▶ Brief: The following data has a line with "Any 2D box is" and a line with "3) blue container". Write out exactly those lines and all the lines between them.

▶ Data to examine:
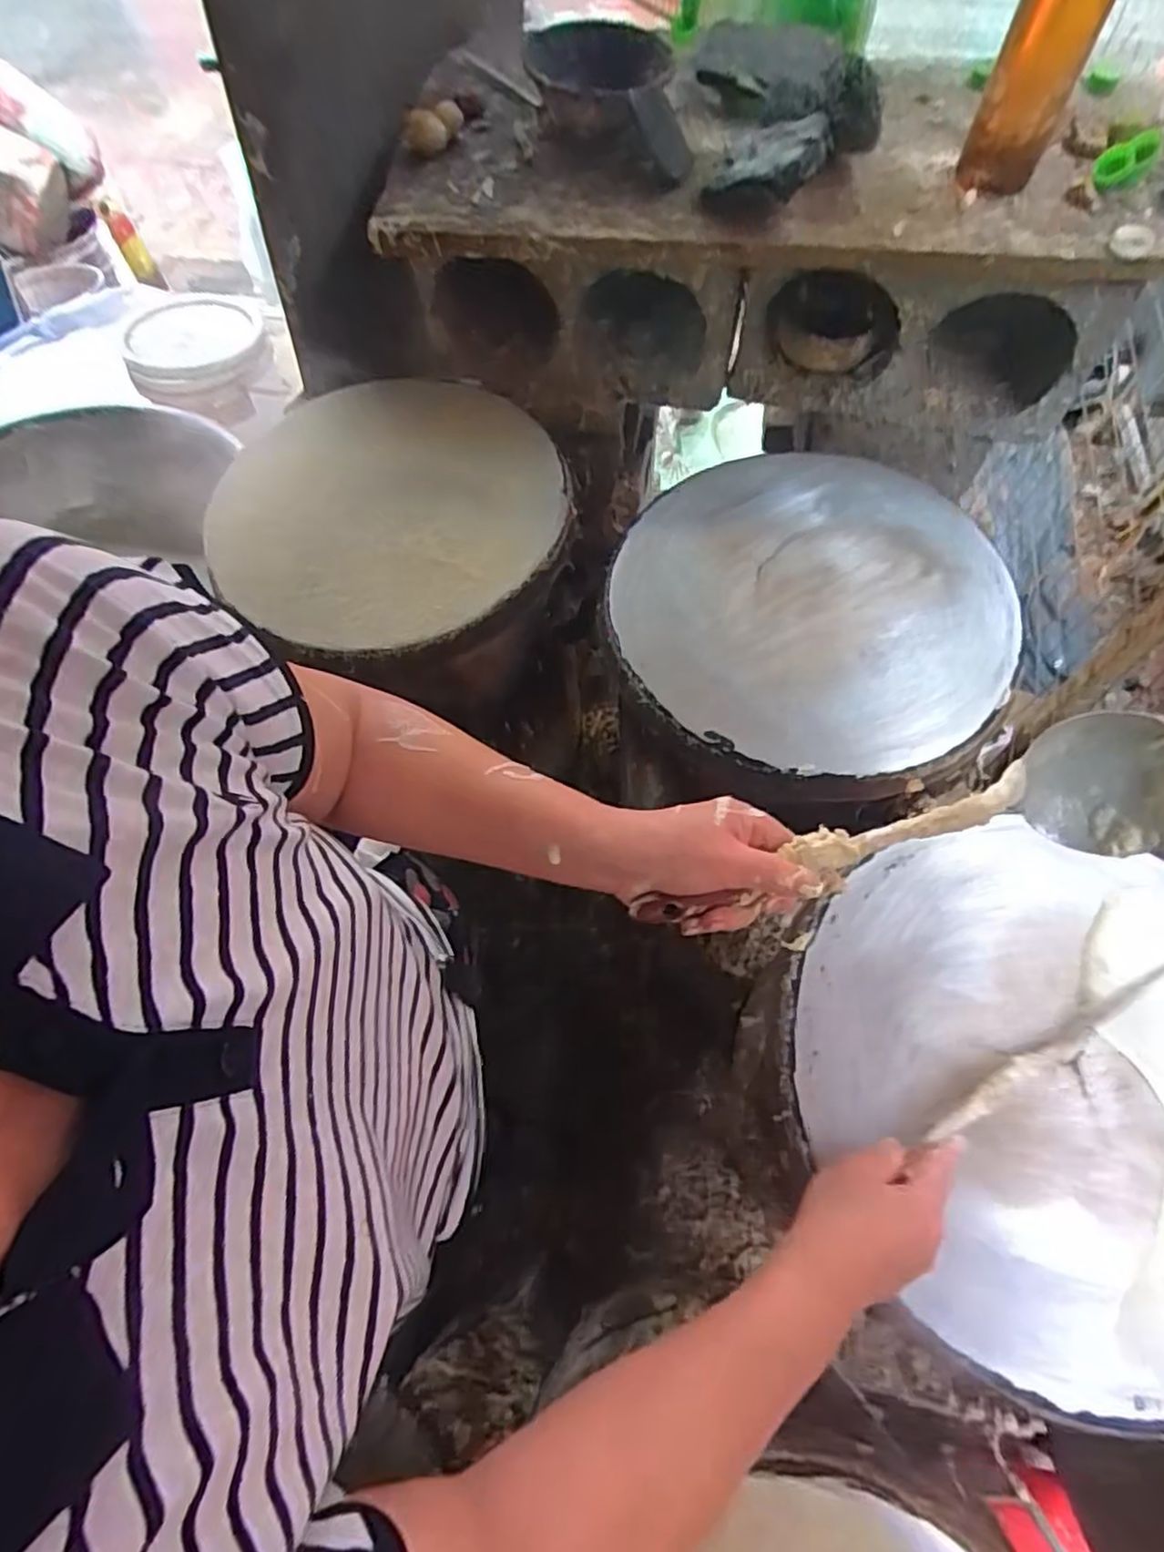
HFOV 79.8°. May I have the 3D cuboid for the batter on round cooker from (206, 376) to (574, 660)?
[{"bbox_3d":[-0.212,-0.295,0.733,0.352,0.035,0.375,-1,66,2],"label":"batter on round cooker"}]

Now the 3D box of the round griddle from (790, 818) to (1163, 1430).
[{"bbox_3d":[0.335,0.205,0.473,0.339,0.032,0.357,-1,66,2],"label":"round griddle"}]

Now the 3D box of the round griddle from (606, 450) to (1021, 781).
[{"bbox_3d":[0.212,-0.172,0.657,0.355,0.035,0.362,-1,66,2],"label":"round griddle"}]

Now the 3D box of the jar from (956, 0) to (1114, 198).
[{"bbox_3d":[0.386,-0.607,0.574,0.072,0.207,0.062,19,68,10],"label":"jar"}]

--

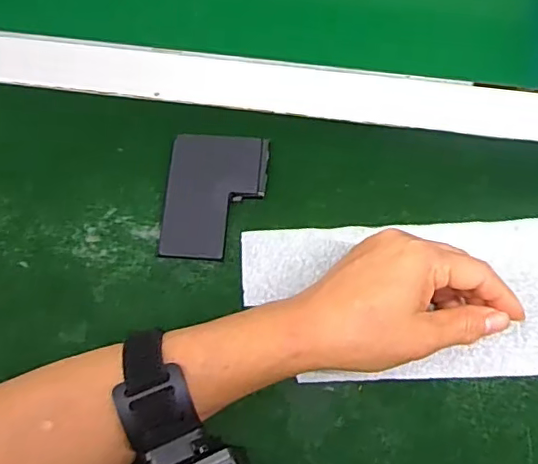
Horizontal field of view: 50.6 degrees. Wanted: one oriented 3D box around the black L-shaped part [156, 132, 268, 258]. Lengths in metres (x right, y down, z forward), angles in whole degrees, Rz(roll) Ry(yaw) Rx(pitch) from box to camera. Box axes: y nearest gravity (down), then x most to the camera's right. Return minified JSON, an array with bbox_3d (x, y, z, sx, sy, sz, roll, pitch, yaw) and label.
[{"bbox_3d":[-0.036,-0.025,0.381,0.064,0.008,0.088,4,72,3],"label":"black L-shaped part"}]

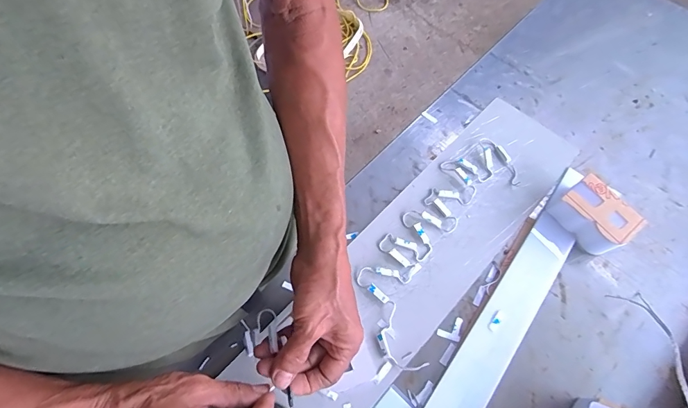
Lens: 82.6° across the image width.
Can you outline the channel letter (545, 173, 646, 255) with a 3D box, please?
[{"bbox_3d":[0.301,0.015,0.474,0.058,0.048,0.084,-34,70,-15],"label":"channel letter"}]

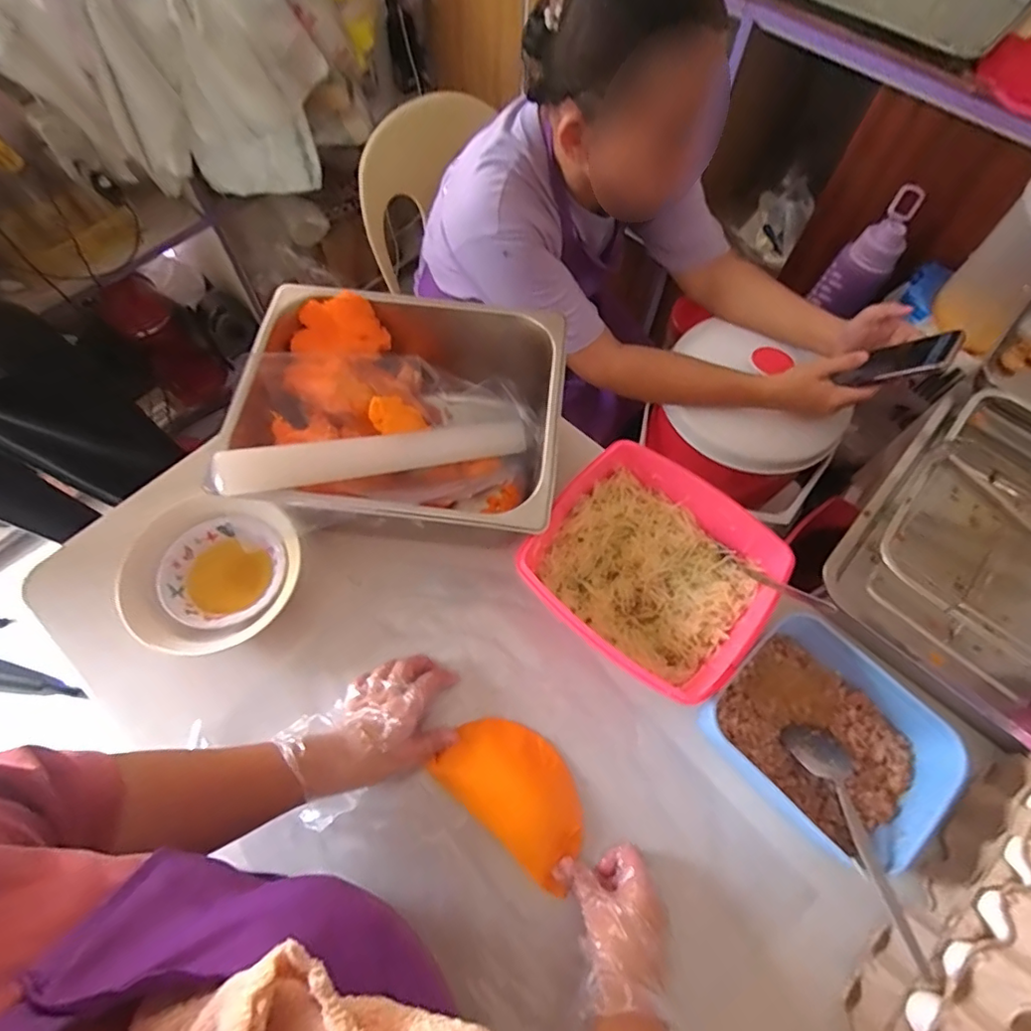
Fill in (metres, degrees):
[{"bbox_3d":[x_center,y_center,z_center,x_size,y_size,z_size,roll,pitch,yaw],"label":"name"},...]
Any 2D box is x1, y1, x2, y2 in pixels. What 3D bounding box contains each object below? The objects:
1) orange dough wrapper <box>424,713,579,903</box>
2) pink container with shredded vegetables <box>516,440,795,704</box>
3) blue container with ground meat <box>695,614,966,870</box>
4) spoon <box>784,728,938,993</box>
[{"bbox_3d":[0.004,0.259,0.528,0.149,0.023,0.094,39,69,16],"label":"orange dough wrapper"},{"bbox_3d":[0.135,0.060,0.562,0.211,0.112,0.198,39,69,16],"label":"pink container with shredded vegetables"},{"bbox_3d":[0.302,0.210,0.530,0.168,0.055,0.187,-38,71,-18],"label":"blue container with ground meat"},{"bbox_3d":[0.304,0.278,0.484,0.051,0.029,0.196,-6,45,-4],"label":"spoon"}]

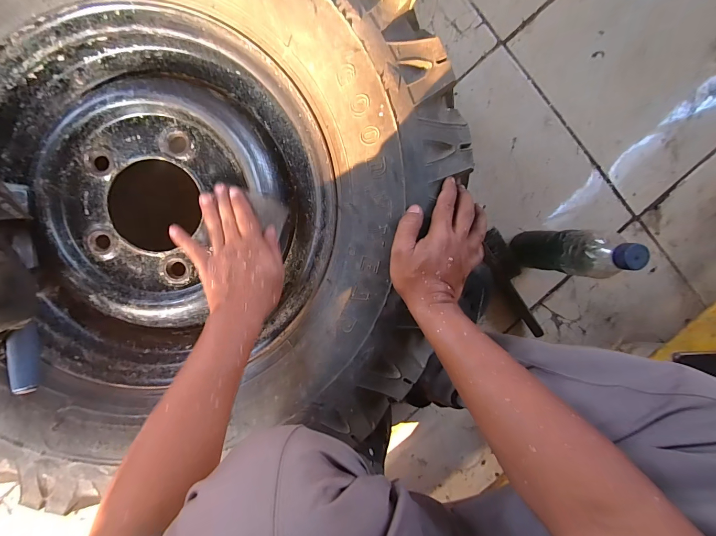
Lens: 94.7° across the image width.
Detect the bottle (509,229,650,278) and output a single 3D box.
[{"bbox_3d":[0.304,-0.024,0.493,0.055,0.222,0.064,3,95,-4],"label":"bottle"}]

▶ Exercise answer:
Any 2D box is x1, y1, x2, y2 in pixels. What 3D bounding box contains each object below? The objects:
1) orange dough wrapper <box>424,713,579,903</box>
2) pink container with shredded vegetables <box>516,440,795,704</box>
3) blue container with ground meat <box>695,614,966,870</box>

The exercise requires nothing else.